Daily Movie Rec 6/20/2023
Caliber 9 (1972)

"The rich don't care if the country's economy goes to the dogs."
Directed by: Fernando Di Leo
Cinematography by: Franco Villa
Country: Italy
Plot:
It's out of the frying pan into the fire when a low-level gangster, who everyone thinks stole $300,000 from his boss, gets released from a prison stint and finds himself embroiled with both the mob and the cops. Based on the short story collection Milano calibro 9 by Giorgio Scerbanenco.
Reasons to watch:
Between their spaghetti westerns, poliziotteschi crime thrillers, and horror-soaked gialli (which would have a monumental influence on the slasher genre), no one* blurred the line between high and low art quite like Italian filmmakers between the '60s and early '80s.
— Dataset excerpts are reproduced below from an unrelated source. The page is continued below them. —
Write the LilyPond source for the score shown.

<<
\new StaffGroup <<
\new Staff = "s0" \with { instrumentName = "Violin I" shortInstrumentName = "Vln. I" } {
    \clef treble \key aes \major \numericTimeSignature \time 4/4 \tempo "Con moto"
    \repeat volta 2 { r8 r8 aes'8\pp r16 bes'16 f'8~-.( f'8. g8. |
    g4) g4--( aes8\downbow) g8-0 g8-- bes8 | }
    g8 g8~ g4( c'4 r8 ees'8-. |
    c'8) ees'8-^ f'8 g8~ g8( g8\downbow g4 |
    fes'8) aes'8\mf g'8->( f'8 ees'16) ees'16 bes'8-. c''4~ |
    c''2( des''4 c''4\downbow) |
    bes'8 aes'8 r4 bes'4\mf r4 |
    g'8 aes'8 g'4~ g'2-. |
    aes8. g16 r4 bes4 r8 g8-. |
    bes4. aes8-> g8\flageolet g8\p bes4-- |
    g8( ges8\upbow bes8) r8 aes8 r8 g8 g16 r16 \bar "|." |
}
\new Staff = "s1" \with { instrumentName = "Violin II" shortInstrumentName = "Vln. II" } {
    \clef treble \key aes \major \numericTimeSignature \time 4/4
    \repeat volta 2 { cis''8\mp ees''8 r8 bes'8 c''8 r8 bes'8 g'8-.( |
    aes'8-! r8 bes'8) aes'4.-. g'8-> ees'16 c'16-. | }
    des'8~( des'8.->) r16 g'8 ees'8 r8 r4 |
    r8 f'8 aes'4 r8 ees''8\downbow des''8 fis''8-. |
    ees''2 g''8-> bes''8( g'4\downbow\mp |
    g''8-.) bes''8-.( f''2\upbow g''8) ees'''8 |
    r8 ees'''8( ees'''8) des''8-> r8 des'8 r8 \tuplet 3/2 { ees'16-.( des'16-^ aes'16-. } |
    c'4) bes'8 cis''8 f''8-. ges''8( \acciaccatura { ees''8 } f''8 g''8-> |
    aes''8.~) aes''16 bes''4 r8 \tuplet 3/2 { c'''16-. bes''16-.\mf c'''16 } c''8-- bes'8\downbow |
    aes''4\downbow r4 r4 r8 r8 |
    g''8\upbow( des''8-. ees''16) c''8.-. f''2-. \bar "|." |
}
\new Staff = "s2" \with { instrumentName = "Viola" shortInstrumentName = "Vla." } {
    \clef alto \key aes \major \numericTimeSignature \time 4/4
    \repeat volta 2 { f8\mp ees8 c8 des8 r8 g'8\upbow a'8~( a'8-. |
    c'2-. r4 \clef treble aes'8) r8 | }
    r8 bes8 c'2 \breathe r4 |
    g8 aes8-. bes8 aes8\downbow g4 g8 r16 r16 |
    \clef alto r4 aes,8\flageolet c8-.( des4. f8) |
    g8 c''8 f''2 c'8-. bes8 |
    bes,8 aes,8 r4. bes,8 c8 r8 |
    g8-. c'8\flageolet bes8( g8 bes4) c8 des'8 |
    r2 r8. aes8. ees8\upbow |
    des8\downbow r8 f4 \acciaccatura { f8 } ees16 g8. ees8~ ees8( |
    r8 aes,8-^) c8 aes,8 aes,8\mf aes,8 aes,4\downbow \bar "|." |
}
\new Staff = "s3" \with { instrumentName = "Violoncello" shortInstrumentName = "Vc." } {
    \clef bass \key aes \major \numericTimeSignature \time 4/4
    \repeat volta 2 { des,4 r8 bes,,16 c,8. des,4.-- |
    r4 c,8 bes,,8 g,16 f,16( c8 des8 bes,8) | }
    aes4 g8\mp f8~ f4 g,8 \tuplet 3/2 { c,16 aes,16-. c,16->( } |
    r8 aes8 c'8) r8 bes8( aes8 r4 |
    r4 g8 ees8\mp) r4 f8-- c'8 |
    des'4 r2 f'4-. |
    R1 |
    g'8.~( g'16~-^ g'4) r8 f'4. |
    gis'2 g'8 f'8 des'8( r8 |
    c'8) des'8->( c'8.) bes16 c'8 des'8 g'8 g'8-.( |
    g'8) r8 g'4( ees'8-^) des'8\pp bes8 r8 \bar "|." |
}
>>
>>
They took violent, pulpy exploitation stories awash in sex and murder and wrapped them in such highly stylized avant-garde aesthetics, with compositions beautiful enough to hang in museums, that even the crimson blood spraying from arteries and bullet wounds to spatter across sand or concrete or the walls of a home evokes the creative expression of modernist design and fine art. Writer/director Fernando Di Leo was one of the most prominent contributors of these gritty, visually stunning masterworks, and with this twisting, lavish, aggressively anti-capitalist neo-noir gangster flick, the poliziotteschi filmmaker kicked off his iconic Milieu Trilogy, which would have an irrevocable impact on contemporary filmmaking icons like Quentin Tarantino and Nicolas Winding Refn (and probably Edgar Wright as well, though he's never publically acknowledged it. And also probably the John Wick franchise, which I just finished covering. Basically, any genre film that bleeds style owes a debt to the Italians*).
The Criterion Channel
*Many Japanese filmmakers were also doing similar things in that period. But the Italians certainly had their own stamp and didn't incorporate as much absurdism or dark comedy as Japanese filmmakers did in their genre films, which still contained eye-popping design but could get a lot more cartoony and over-the-top - like graphic novels come to life.